» Try it
After finding the line containing "94, 94, 160]" below, please output that line and each following one through the line containing "Outlined on this", exactly as written.

» Extracted material
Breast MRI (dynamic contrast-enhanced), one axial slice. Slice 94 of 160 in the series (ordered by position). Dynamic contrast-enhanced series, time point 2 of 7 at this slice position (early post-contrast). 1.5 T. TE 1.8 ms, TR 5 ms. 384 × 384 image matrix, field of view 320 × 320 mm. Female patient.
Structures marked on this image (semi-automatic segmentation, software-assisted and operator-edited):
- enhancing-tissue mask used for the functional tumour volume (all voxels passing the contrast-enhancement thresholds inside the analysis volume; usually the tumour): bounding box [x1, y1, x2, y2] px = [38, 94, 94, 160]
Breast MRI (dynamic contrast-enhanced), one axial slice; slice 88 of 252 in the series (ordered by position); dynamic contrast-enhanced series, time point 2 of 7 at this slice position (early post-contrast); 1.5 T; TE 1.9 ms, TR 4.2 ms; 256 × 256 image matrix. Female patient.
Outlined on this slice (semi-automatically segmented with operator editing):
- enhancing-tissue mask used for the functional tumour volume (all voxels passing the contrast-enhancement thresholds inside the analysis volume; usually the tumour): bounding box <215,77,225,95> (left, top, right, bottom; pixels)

» Exercise solution
- enhancing-tissue mask used for the functional tumour volume (all voxels passing the contrast-enhancement thresholds inside the analysis volume; usually the tumour): bounding box [x1, y1, x2, y2] px = [38, 94, 94, 160]
Breast MRI (dynamic contrast-enhanced), one axial slice; slice 88 of 252 in the series (ordered by position); dynamic contrast-enhanced series, time point 2 of 7 at this slice position (early post-contrast); 1.5 T; TE 1.9 ms, TR 4.2 ms; 256 × 256 image matrix. Female patient.
Outlined on this slice (semi-automatically segmented with operator editing):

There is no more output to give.